IMG_4728The family had the opportunity to meet for the July 4th holiday. It was fun, relaxing, and a memorable time with my loved ones.

But, of course, some one was missing.

My dad was a big part of every vacation spent “up north.” We see traces of him everywhere. I’m happy we have this place filled with memories of him, his sister and his parents.

Reminiscing – September 2001

In 2001, Rick and I lived in Edgewater, Maryland. Making the trip up north wasn’t as easy since we lived 10 hours away from the Detroit area. However, my dad had taken my Aunt Ariel back home as her last wish and we wanted to spend some time with them.

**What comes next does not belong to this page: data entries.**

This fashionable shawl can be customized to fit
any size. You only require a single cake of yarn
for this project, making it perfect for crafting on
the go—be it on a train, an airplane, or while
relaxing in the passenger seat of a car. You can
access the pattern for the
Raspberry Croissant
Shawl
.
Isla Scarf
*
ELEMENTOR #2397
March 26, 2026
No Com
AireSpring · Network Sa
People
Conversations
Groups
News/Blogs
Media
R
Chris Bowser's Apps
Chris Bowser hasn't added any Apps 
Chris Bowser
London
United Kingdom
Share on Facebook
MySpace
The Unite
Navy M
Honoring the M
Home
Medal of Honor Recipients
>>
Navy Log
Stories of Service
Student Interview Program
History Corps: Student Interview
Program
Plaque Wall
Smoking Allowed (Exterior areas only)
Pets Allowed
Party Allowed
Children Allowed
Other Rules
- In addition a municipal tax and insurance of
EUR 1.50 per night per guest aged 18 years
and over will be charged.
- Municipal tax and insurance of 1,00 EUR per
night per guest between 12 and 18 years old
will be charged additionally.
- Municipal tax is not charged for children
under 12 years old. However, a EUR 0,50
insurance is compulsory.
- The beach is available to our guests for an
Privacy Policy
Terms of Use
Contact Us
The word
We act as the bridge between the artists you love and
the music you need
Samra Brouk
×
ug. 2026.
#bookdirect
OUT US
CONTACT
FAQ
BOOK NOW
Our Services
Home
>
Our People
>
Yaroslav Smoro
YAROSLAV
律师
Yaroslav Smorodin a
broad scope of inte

Ariel had been diagnosed with cancer the year before, at age 80. She moved into a home we shared with my Dad and Brandon in order to receive better medical care in the metro-Detroit area. I was living in Maryland so I was only around one week a month. Dad became Ariel’s round the clock caretaker. He went beyond what any brother would do. After Ariel’s leg was amputated, he helped nurse her back to health. When the cancer returned, he honored her last request and moved with her to Huron Beach for her final months. She died in December 2001.

 

 

One week

Last Saturday we buried my dad.

As soon as we left the cemetery, Rick and I went home and packed to go up north. I thought I would be swamped with memories when I first saw the house. After all, Dad had lived there until we made him move down to an apartment nearer to us. But I really felt the loss more on the trip up to the house.

I pictured being about 10 years old, or younger, sitting in the back seat with him driving the family up north for vacation. I remembered seeing the scene through my 10-year-old viewpoint. My brother sat next to me in the back seat, behind my dad. My mom was in the front passenger seat. I remember looking over the seat through the front windshield at the highway ahead. I also remember feeling that we were a family, a happy family, and our vacation was ahead of us.

The pain this memory caused was tangible. How many years ago was that vacation? How many decades? More than I care to remember. I only know that the time seemed to flash by in an instant. And now I was making the same trip up north that we had so many times. Only today it was after burying my father next to my mother.

Time goes on. But it takes some getting used to.